As I frowned and tried not to scream, he knew it stunk and started trying to “fix” it.  He started trying to blend and connect because too much hair was ending where it should never end, in that region where the head is widest. The more he tried to fix it, the shorter the hair became on the top so that the shape became more and more like a helmet, until I had to say, “Stop!  Just please stop cutting.”

When I got home I was even more horrified to see one side was longer and lop-sided around the eyes/cheeks.  Fortunately, I brought my hair cutting scissors with me and have fixed it.  Also fortunately my hair grows super fast.  Usually I curse how fast my hair grows.  Now I pray for it to grow faster every night before I go to bed.  Aigo…

serendipity

Today, after meeting two Holt adoptees who had never heard the opinion of anyone outside of Holt’s circle before, I let fate take me where it will and just meandered, with the idea I’d like to get some boots with heels, since I’ve worn my current ones out.  But on the way I got side-tracked by an interesting-looking live bar. (this is what Koreans call a bar that has live music) Llooking to have some anju (drinking food) because I’d skipped lunch, I had a chat with the waiter there. It was really refreshingly strange to have an attractive young Korean man interested in talking.  Musta been a good hair day or something.  No.  It was probably the English!  ha!

Well, I was too early for food or music, so I went down to the alley and saw a man roasting huge whole fish.  I pointed to the fish and he said, “fish-ee?” and I said “nae” and indicated/asked if it was okay for only one person, and he nodded and took me inside for a table.  Doesn’t sound special, I know, but it’s not typical to just be able to point to a main course being cooked on the street and then have it brought to your table.  Anyway, it and the banchan was awesome.  AND it only cost six bucks!  It’s rare to get a really good meal in Seoul for so cheap.  Definitely worth a repeat…

After the yummy food I decided to look at the bookstores for some esoteric Korean cookbooks, and hit the jackpot.

I got one book first printed in the 80’s that has 40 kinds of kimchi in it.

And then, a recent book which has images of wild greens, both picked and in their natural setting so you can identify them when you go and forage, as well as one banchan recipe for each namul featured.

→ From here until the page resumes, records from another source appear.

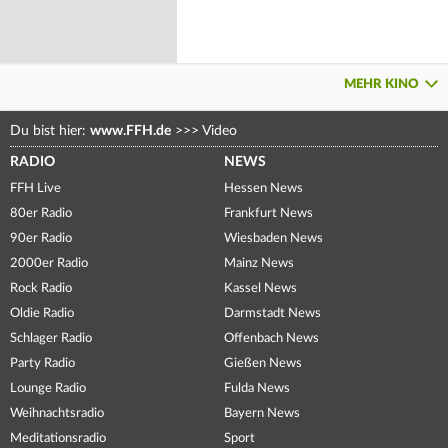
MEHR KINO
Du bist hier:
www.FFH.de
>>>
Video
RADIO
NEWS
FFH Live
Hessen News
80er Radio
Frankfurt News
90er Radio
Wiesbaden News
2000er Radio
Mainz News
Rock Radio
Kassel News
Oldie Radio
Darmstadt News
Schlager Radio
Offenbach News
Party Radio
Gießen News
Lounge Radio
Fulda News
Weihnachtsradio
Bayern News
Meditationsradio
Sport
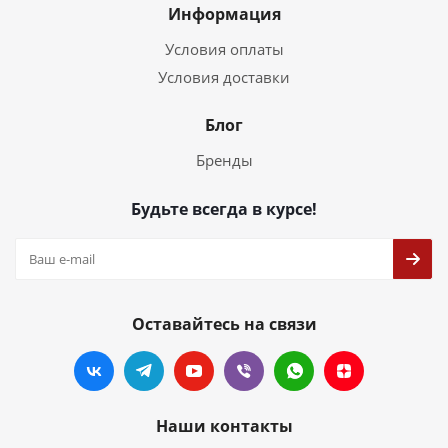
Информация
Условия оплаты
Условия доставки
Блог
Бренды
Будьте всегда в курсе!
Оставайтесь на связи
Наши контакты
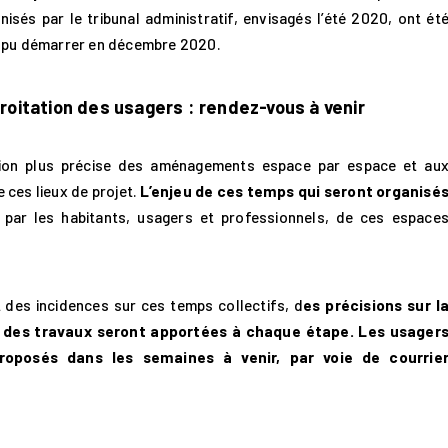
nisés par le tribunal administratif, envisagés l’été 2020, ont ét
ent pu démarrer en décembre 2020.
roitation des usagers : rendez-vous à venir
nition plus précise des aménagements espace par espace et au
 ces lieux de projet.
L’enjeu de ces temps qui seront organisé
, par les habitants, usagers et professionnels, de ces espace
 des incidences sur ces temps collectifs, d
es précisions sur l
 des travaux seront apportées à chaque étape. Les usager
roposés dans les semaines à venir, par voie de courrie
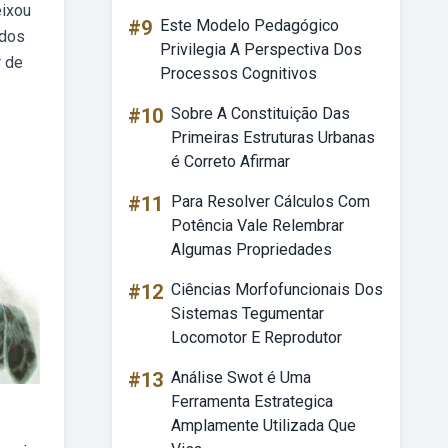
eixou
#9
Este Modelo Pedagógico
 dos
Privilegia A Perspectiva Dos
r de
Processos Cognitivos
#10
Sobre A Constituição Das
Primeiras Estruturas Urbanas
é Correto Afirmar
#11
Para Resolver Cálculos Com
Potência Vale Relembrar
Algumas Propriedades
#12
Ciências Morfofuncionais Dos
Sistemas Tegumentar
Locomotor E Reprodutor
#13
Análise Swot é Uma
Ferramenta Estrategica
Amplamente Utilizada Que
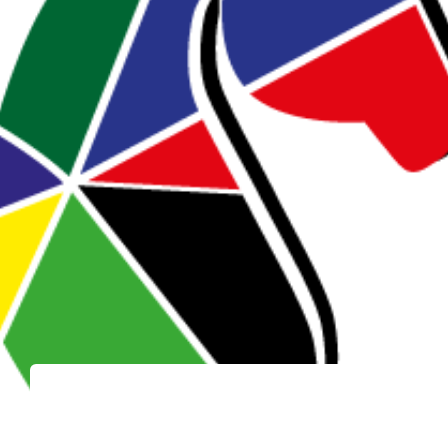
Kontakt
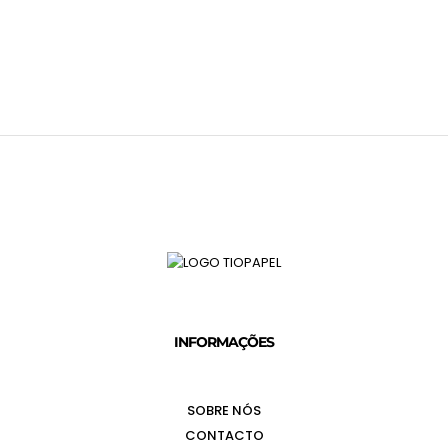
INFORMAÇÕES
SOBRE NÓS
CONTACTO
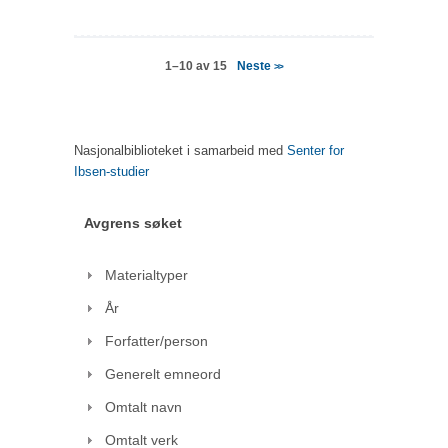
Neste
1–10 av 15
>>
Nasjonalbiblioteket i samarbeid med
Senter for
Ibsen-studier
Avgrens søket
Materialtyper
År
Forfatter/person
Generelt emneord
Omtalt navn
Omtalt verk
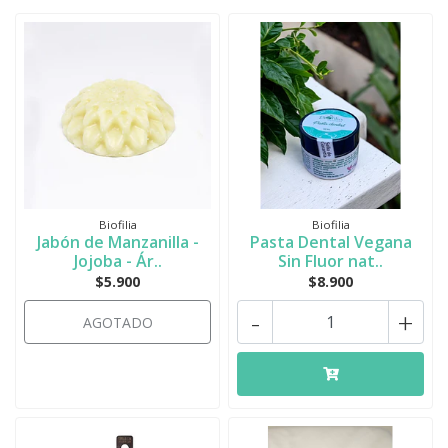
Biofilia
Biofilia
Jabón de Manzanilla -
Pasta Dental Vegana
Jojoba - Ár..
Sin Fluor nat..
$5.900
$8.900
-
+
AGOTADO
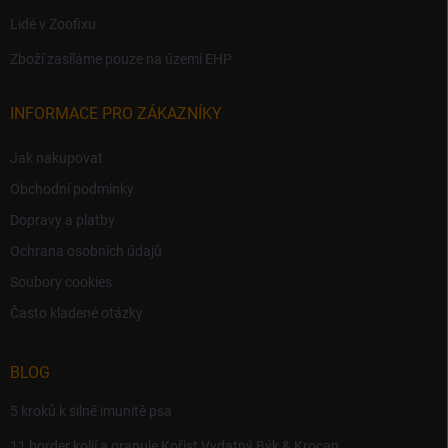
Lidé v Zoofixu
Zboží zasíláme pouze na území EHP
INFORMACE PRO ZÁKAZNÍKY
Jak nakupovat
Obchodní podmínky
Dopravy a platby
Ochrana osobních údajů
Soubory cookies
Často kladené otázky
BLOG
5 kroků k silné imunitě psa
11 border kolií a granule Kořist Vydatný Býk & Krocan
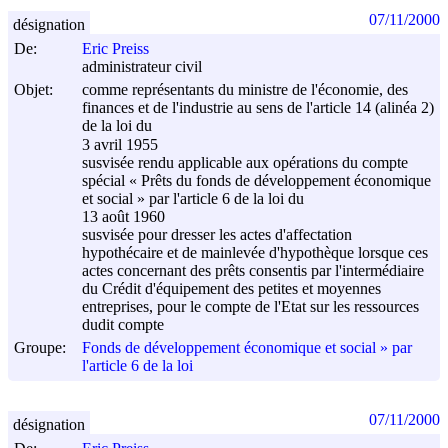
07/11/2000
désignation
De:
Eric Preiss
administrateur civil
Objet:
comme représentants du ministre de l'économie, des
finances et de l'industrie au sens de l'article 14 (alinéa 2)
de la loi du
3 avril 1955
susvisée rendu applicable aux opérations du compte
spécial « Prêts du fonds de développement économique
et social » par l'article 6 de la loi du
13 août 1960
susvisée pour dresser les actes d'affectation
hypothécaire et de mainlevée d'hypothèque lorsque ces
actes concernant des prêts consentis par l'intermédiaire
du Crédit d'équipement des petites et moyennes
entreprises, pour le compte de l'Etat sur les ressources
dudit compte
Groupe:
Fonds de développement économique et social » par
l'article 6 de la loi
07/11/2000
désignation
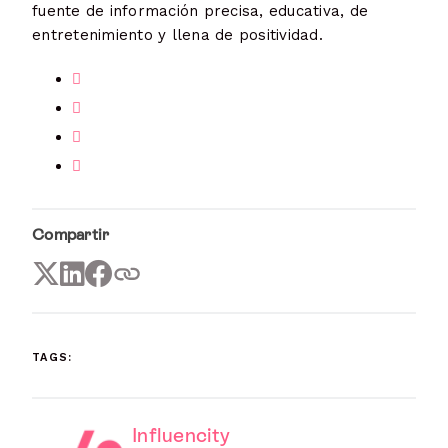
fuente de información precisa, educativa, de
entretenimiento y llena de positividad.
Compartir
TAGS:
Influencity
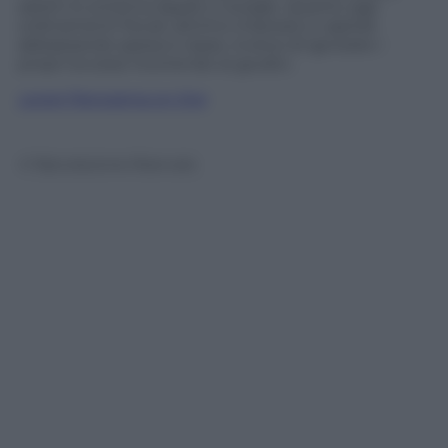
adotti lo schema Apple e Google. Quanto agli
ordinamenti fiscali, attirino imprese e capitali
abbassando spesa e tasse, invece di ignorare i
propri eccessi ricorrendo ai giudici.
Leggi Panorama on line
© Riproduzione Riservata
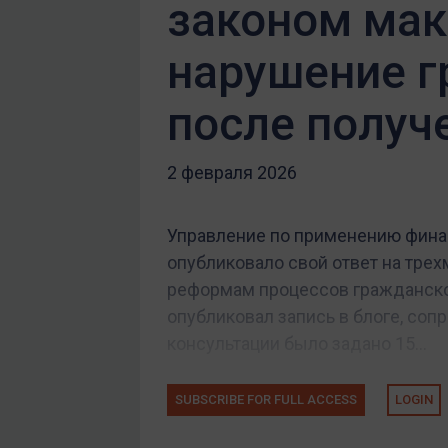
законом мак
нарушение г
после получ
2 февраля 2026
Управление по применению фина
опубликовало свой ответ на тре
реформам процессов гражданско
опубликовал запись в блоге, соп
консультации было задано 15...
SUBSCRIBE FOR FULL ACCESS
LOGIN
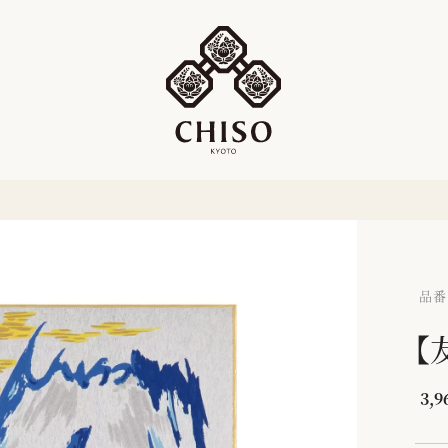
品番：
【
3,9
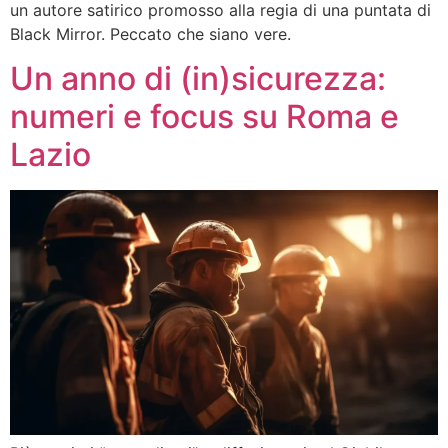
un autore satirico promosso alla regia di una puntata di
Black Mirror. Peccato che siano vere.
Un anno di (in)sicurezza:
numeri e focus su Roma e
Lazio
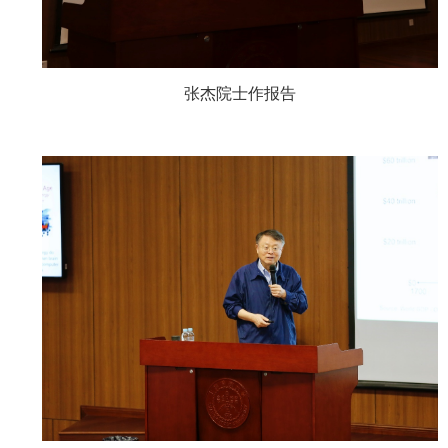
张杰院士作报告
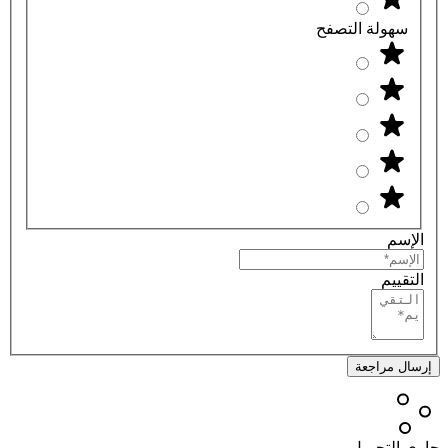
سهولة التصفح
الإسم
التقييم
إرسال مراجعة
جاري التحميل...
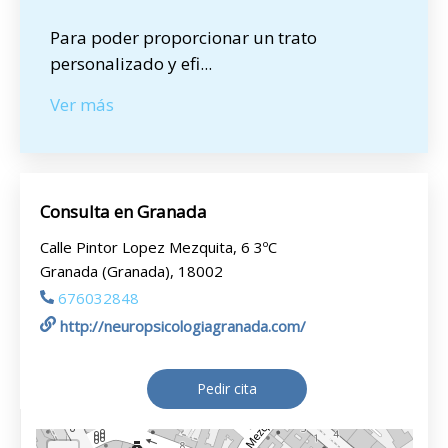
Para poder proporcionar un trato
personalizado y efi
...
Ver más
Consulta en Granada
Calle Pintor Lopez Mezquita, 6 3ºC
Granada (Granada), 18002
676032848
http://neuropsicologiagranada.com/
Pedir cita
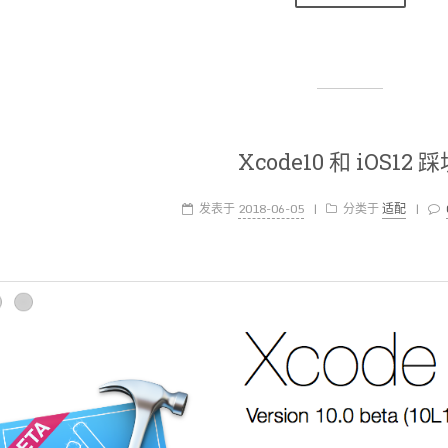
Xcode10 和 iOS12 
发表于
2018-06-05
|
分类于
适配
|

There are tons of fusion cookbooks and “well-being” cookbooks and diet cookbooks, but didn’t have any luck in the vegan category until I found two separately published books on temple food, one by two female monks.  I got my daughter a coffee-table book in English on temple food for Christmas, and these are similar yet less romantic – less text & images and a little more food, but not as beautiful.  I was happy that each book’s dishes don’t duplicate each other, so there seems to be quite a variety to the fare if you’re a monk in Korea.  If I had more time and money for shipping, I’d go see if I could find more great cookbooks at the used books market in Dongdaemmun, though I DO think I’ll try to get at least one book on making hanbok (한복 만들기). Oh, and a lot of these books are available on-line at yes24.com, though that site’s all in Korean and don’t know if they ship internationally.  It was good to finally see what I’ve been eating was prior to cooking and in its natural setting,  Some of them, like dandelions, and lambs quarters, I know can be found anywhere U.S.A.m but there are probably about forty different ones highlighted in this book, so I’m sure some are only indigenous to Asia.  Hopefully I’ll be able to translate enough words and be able to get my hands on (or substitute) enough wild greens to be able to make them.   And, now that I have some handy reference, I can also look up some of my favorite dishes on-line and share them with you.  I’m hoping I can purchase some of these greens at Korean markets once I get to America.

That is, if I get to America:  I’m getting anxious about Vegas, as I don’t have much contact with my future boss, but I keep preparing for it anyway.  Regardless, I hope I can make the most of Korea once school lets out after Christmas.  I wish I could be here as just a tourist and not working.  I’d make every day a serendipitous journey and/or ferret out some gems to experience.